Ensuite, l’absence de toute coopération intersyndicale, au niveau de la branche au moins, ne favorise pas la construction de convergences communes, malgré des revendications pas si éloignées (cf. Les revendications principales exposées dans les encadrés consacrés à chaque organisation). Lorsque l’on sait que la solidarité professionnelle et interprofessionnelle n’est ni spontanée ni naturelle dans le monde du travail, et qu’elle nécessite d’être construite par un travail d’homogénéisation du groupe, l’état des divisions existantes entre les organisations intervenant dans le secteur aide à comprendre pourquoi la solidarité n’y est pas davantage développée.

« Il n’y a pas vraiment de coopération intersyndicale, en dehors des réunions de branche où les choses se

passent plutôt correctement. Au niveau de la fédération, il n’y a pas traditionnellement de recherche de contacts avec les autres organisations » (Secrétaire général de la fédération des Ports et Docks CGT).

« Il n’y a pas de coopération intersyndicale. On a du mal à travailler en intersyndicale même si en paritaire,

cela se passe bien. Je pense que dans les boîtes, les militants arrivent à mieux s’entendre qu’au niveau de la branche » (Secrétaire générale de la Fédération des services CFDT).

« Faire du travail avec la CFDT et la CGT, ce n’est pas simple. La Fédération des Services de la CFDT est plus connue pour son positionnement d’accompagnement que pour ses convictions combatives. La CGT [long silence

et mimique dubitative]… ce sont les dockers. Et les dockers CGT et les Dockers FO, ce n’est pas simple. Depuis

1947, c’est un peu difficile. J’aurais encore du mal à me promener sur les quais de Marseille. Sans compter les comportements de ceux qui s’occupent du nettoyage à la CGT » (Secrétaire général de la Fédération de

l’Equipement, de l’Environnement, du Transport et des Services Force ouvrière).

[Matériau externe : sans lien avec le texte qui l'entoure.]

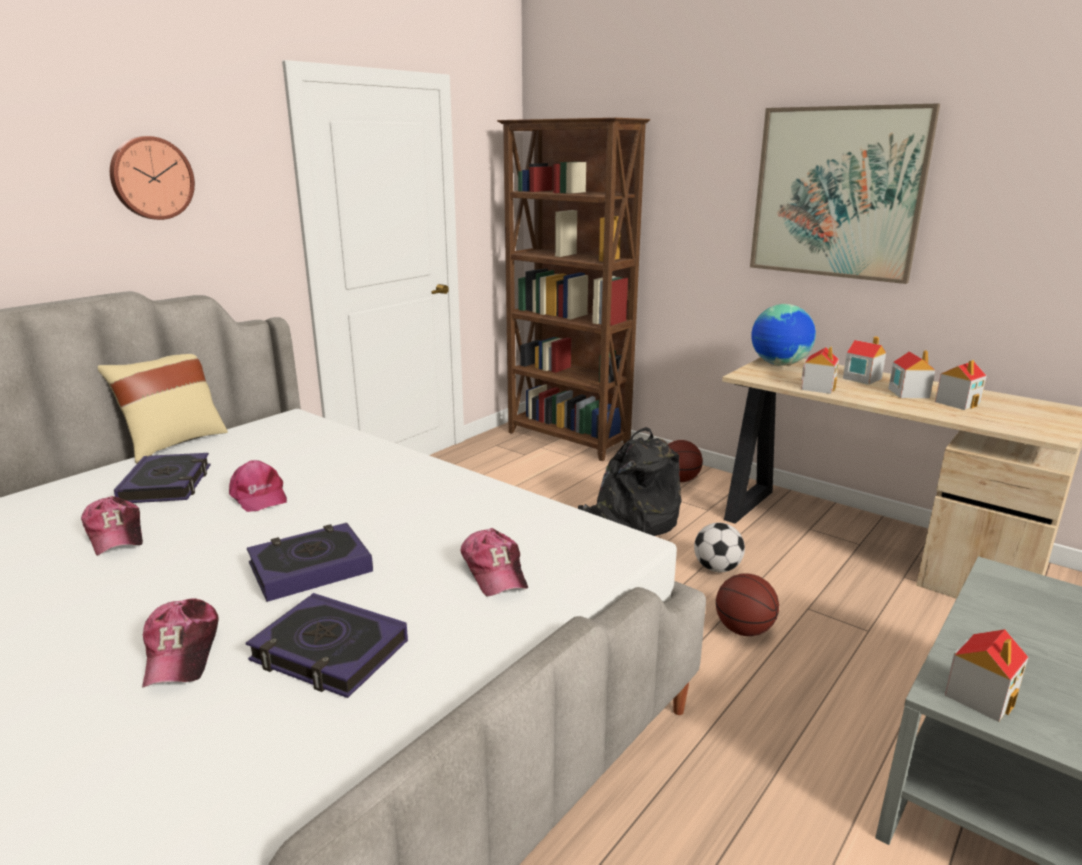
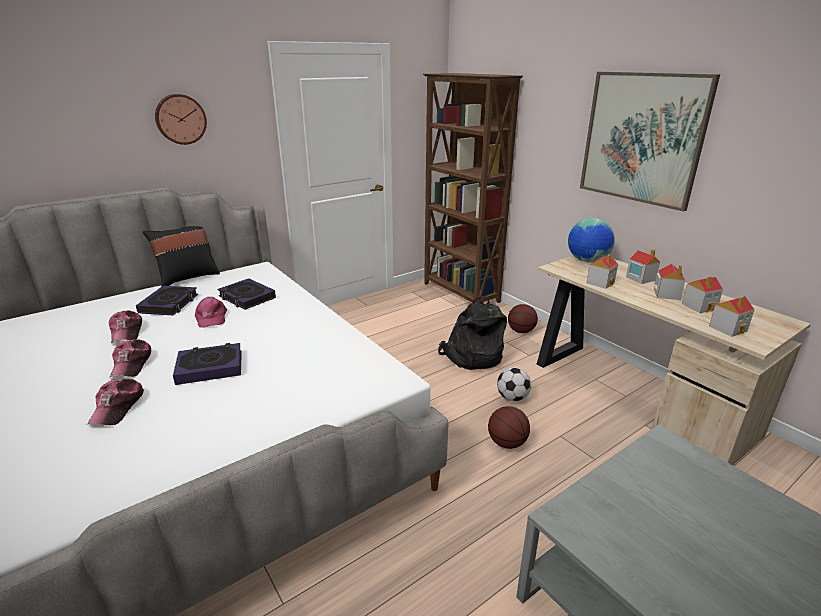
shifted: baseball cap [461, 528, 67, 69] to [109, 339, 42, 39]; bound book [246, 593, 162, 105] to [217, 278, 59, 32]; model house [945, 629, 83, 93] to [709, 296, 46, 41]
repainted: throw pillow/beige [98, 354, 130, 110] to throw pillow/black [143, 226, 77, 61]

« Il n’y a aucun contact avec la CGT et la CFDT. Il n’y en a jamais eu. On n’a jamais rien pu faire avec eux. De toute façon, ils ne nous reconnaissent pas et ils sont achetés. Dans le secteur du nettoyage, les repas des anciens des Ports et Docks, ce sont les entreprises qui payent. À la CFDT, elles payent les journaux fédéraux pour y mettre de la pub… » (Syndicaliste SUD-Rail).